→ **Saved data entries**:

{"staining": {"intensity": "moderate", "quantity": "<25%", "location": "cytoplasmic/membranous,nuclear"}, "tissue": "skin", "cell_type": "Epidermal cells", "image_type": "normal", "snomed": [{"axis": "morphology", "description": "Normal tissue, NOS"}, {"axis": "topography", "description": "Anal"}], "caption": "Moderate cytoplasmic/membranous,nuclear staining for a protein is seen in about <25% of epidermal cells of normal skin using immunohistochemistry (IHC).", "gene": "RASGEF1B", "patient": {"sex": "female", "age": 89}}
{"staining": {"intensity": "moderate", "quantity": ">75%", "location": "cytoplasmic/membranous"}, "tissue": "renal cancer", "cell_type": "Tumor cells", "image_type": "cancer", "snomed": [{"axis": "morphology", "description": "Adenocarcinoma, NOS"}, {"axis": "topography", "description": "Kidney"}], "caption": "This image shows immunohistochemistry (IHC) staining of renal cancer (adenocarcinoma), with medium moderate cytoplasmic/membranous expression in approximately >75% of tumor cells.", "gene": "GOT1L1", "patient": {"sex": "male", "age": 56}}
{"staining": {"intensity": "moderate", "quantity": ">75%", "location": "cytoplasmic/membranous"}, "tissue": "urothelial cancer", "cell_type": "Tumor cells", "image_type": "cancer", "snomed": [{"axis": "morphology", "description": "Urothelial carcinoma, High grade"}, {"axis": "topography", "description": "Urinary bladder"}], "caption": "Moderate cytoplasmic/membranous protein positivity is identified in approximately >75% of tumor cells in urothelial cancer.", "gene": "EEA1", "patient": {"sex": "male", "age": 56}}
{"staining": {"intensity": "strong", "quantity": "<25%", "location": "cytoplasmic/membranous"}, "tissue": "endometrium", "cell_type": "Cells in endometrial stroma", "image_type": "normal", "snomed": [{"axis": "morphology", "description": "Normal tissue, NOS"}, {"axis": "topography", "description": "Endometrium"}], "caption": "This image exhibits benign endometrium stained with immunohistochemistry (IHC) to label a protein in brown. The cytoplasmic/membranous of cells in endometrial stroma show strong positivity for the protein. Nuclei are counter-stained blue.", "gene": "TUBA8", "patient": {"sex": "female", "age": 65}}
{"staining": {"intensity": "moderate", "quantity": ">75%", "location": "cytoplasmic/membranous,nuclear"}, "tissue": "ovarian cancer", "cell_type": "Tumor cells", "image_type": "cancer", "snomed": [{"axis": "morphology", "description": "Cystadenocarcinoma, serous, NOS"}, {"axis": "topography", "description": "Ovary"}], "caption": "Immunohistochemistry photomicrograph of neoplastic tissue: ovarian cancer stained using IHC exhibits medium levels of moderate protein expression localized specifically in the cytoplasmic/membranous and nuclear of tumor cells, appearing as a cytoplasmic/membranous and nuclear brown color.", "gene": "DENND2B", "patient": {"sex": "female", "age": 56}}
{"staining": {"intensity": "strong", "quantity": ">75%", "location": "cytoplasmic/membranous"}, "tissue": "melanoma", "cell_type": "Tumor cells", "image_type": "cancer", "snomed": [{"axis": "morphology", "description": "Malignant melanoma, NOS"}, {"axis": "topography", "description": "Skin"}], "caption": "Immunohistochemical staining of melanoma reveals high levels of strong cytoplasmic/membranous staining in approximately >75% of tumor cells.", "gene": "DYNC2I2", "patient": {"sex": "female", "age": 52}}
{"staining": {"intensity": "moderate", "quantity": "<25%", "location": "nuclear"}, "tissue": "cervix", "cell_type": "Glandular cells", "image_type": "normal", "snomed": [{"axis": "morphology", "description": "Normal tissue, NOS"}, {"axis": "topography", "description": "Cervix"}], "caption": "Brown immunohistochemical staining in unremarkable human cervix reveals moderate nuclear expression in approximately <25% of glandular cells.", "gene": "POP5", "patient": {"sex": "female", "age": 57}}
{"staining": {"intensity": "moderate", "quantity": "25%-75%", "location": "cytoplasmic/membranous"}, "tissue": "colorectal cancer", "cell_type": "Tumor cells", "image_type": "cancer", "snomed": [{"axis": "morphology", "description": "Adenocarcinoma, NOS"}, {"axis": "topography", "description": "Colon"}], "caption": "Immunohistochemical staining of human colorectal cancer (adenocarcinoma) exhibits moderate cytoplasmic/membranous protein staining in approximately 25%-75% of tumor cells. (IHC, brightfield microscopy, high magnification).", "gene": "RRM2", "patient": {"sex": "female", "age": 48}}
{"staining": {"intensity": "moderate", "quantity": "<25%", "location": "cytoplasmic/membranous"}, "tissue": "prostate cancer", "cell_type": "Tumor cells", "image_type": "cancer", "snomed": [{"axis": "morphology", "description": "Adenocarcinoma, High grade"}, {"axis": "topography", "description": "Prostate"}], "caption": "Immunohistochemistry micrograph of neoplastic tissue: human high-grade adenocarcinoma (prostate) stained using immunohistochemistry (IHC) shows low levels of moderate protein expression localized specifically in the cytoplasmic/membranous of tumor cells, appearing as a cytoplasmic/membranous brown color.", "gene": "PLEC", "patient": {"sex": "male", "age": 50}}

→ **What is required**: Search the entries above for the word "This" and copy each line where it appears.

→ **Problem solution**:
{"staining": {"intensity": "moderate", "quantity": ">75%", "location": "cytoplasmic/membranous"}, "tissue": "renal cancer", "cell_type": "Tumor cells", "image_type": "cancer", "snomed": [{"axis": "morphology", "description": "Adenocarcinoma, NOS"}, {"axis": "topography", "description": "Kidney"}], "caption": "This image shows immunohistochemistry (IHC) staining of renal cancer (adenocarcinoma), with medium moderate cytoplasmic/membranous expression in approximately >75% of tumor cells.", "gene": "GOT1L1", "patient": {"sex": "male", "age": 56}}
{"staining": {"intensity": "strong", "quantity": "<25%", "location": "cytoplasmic/membranous"}, "tissue": "endometrium", "cell_type": "Cells in endometrial stroma", "image_type": "normal", "snomed": [{"axis": "morphology", "description": "Normal tissue, NOS"}, {"axis": "topography", "description": "Endometrium"}], "caption": "This image exhibits benign endometrium stained with immunohistochemistry (IHC) to label a protein in brown. The cytoplasmic/membranous of cells in endometrial stroma show strong positivity for the protein. Nuclei are counter-stained blue.", "gene": "TUBA8", "patient": {"sex": "female", "age": 65}}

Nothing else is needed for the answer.